One month the employment numbers disappoint and the next they sizzle. It’s enough to give an interested property manager whiplash!

In a recent article I reported that “On Friday, June 3 the U.S. Bureau of Labor Statistics announced an addition of just 38,000 nonfarm payrolls during May 2016. Economists had been expecting 160,000. This was huge disappointment!” A little more than a month later on Friday, July 8 the same U.S. Bureau reported that the economy added 287,000 new payrolls in June, the biggest gains of the year. Again we are surprised and confounded.

So what’s really going on and what does it suggest for the “real economy,” the one we live in each day? To begin with it demonstrates how irregular and confusing government statistics truly are. The weak jobs number in May, which was revised downward to 11,000 jobs, gave Fed officials some pause when considering the idea of interest rate increases, according to the FOMC’s June minutes.
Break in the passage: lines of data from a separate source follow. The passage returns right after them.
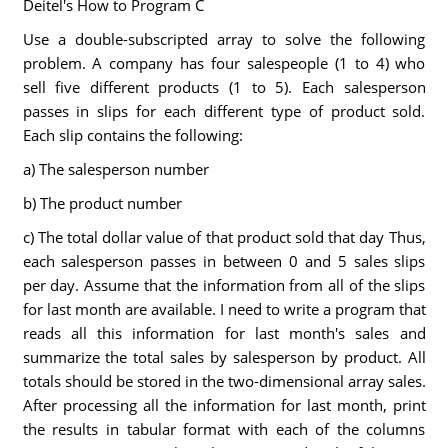
Deitel's How to Program C
Use a double-subscripted array to solve the following
problem. A company has four salespeople (1 to 4) who
sell five different products (1 to 5). Each salesperson
passes in slips for each different type of product sold.
Each slip contains the following:
a) The salesperson number
b) The product number
c) The total dollar value of that product sold that day Thus,
each salesperson passes in between 0 and 5 sales slips
per day. Assume that the information from all of the slips
for last month are available. I need to write a program that
reads all this information for last month's sales and
summarize the total sales by salesperson by product. All
totals should be stored in the two-dimensional array sales.
After processing all the information for last month, print
the results in tabular format with each of the columns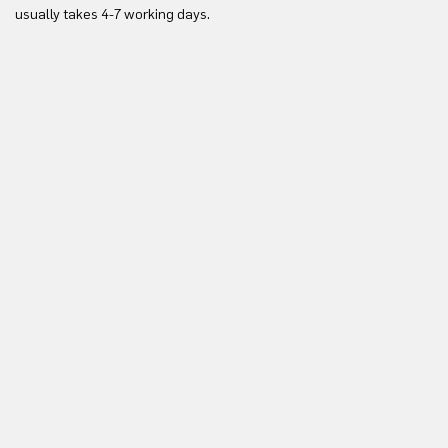
Yo
usually takes 4-7 working days.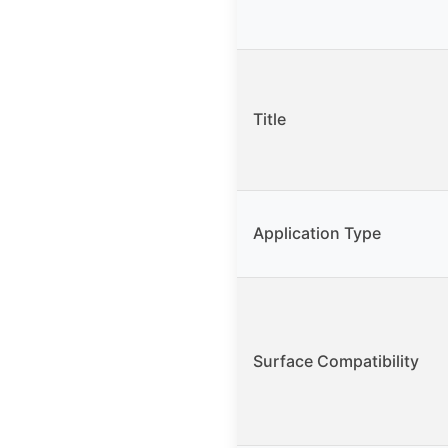
Title
Application Type
Surface Compatibility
“Almost all participants judged that the surprisingly weak May employment report increased their uncertainty about the outlook for the labor market,” the minutes revealed. With the strong June jobs report and the upward revision of April’s payroll numbers to 144,000, May’s report looks like an outlier, said Vincent Reinhart, chief economist for Standish Mellon Asset Management and a former economist for the Federal Open Market Committee.

According to a July 8 Yahoo Finance article, Reinhart doesn’t expect the Fed to raise rates based on the June data. “I don’t think they move that quickly…with interest rates lower around the world, it’s just getting harder for them to see that they have to raise rates very much,” he said. Growth in wages paid has been another area of concern for the Fed, with Federal Reserve Chair Janet noting in May that the lack of growth “is suggestive of some slack in the labor market.”

In June average hourly earnings increased 2.6% year over year, slightly lower than the 2.7% expected. “Wages have slowly gained momentum over the past six months, Reinhart said, which gives Fed officials some room before they have to worry about inflation.” The Department of Labor latest report showed that the unemployment rate increased by 0.2 % to 4.9 % in June, and the number of unemployed persons increased by 347,000 to 7.8 million.

“These increases largely offset declines in May and brought both measures back in line with levels that had prevailed from August 2015 to April 2016”, the government report surmised.

Meanwhile, on July 8 the U.S. stock market (as measured by the S&P 500) set another all-time closing high. This surge defied disappointing 1st quarter corporate earnings, with Q2 expected to be the fifth consecutive quarter that earnings have decreased year over year.

The takeaway for the property management business is like the old adage “facts don’t lie.” There are millions of unemployed people looking for jobs and millions more that have stopped looking.